# UAE entry on a different passport



## rsinner (Feb 3, 2009)

Okay heres the deal.

My wife has a residency visa on my sponsorship. She was here till 2009-end and then went back home for some time. While there, she changed her name to include my family name in her surname.

So she now has a new passport with a slightly different name - if earlier she was Jane Doe, now she is Jane Doe Smith and the visa is still on her old passport.
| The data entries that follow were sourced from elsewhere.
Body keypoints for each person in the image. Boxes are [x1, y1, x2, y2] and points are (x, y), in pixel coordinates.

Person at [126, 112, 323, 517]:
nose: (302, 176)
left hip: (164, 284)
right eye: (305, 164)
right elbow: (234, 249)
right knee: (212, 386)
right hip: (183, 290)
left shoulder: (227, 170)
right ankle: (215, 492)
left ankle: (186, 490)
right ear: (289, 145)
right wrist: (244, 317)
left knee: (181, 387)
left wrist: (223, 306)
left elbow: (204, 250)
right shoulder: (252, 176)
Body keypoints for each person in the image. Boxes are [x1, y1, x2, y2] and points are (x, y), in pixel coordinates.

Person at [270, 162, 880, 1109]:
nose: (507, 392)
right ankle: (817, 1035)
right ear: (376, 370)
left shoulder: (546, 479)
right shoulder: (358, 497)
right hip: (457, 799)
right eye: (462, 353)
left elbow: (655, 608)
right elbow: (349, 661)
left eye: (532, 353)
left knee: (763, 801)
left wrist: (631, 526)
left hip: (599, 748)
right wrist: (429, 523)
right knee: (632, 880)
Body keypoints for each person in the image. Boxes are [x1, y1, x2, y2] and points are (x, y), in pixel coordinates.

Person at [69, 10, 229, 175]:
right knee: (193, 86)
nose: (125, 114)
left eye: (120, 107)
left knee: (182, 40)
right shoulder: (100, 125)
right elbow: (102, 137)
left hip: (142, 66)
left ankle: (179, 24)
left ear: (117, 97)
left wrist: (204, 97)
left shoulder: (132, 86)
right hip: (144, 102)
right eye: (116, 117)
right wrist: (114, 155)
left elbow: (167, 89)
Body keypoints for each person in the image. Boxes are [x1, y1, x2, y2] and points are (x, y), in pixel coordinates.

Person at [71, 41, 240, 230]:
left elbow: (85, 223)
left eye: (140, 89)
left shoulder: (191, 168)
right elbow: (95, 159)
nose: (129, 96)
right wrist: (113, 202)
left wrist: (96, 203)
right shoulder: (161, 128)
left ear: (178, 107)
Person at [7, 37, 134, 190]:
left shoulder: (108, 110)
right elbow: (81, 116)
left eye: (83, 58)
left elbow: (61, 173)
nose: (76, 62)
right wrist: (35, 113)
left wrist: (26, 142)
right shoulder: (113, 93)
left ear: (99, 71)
Will she face problems while entering the UAE ? Will we have to get another visa for her ?

Thanks for any tips


----------



## mrbig (Sep 10, 2009)

rsinner said:


> Okay heres the deal.
> 
> My wife has a residency visa on my sponsorship. She was here till 2009-end and then went back home for some time. While there, she changed her name to include my family name in her surname.
> 
> ...


contact your embassy. And make sure to have all your documentation handy. ie marriage cert 
good luck my friend


----------



## BerndinDubai (Jan 8, 2010)

They will staple the two passports together. I arrived with a passport which was nearly expired. Got a new passport from the australian consulate and my residency visa is in the new passport. They stapled both pasports together. I suggest she arrives with both passports and your marriage certificate.





rsinner said:


> Okay heres the deal.
> 
> My wife has a residency visa on my sponsorship. She was here till 2009-end and then went back home for some time. While there, she changed her name to include my family name in her surname.
> 
> ...


----------



## rsinner (Feb 3, 2009)

Have talked to my co. PRO and he said it should not be a problem but I wanted to check with someone with a similar experience in the past.
We will definitely have both the passports and the marriage certificate with us. I was worried about the name change aspect more though

Thanks for the replies !


----------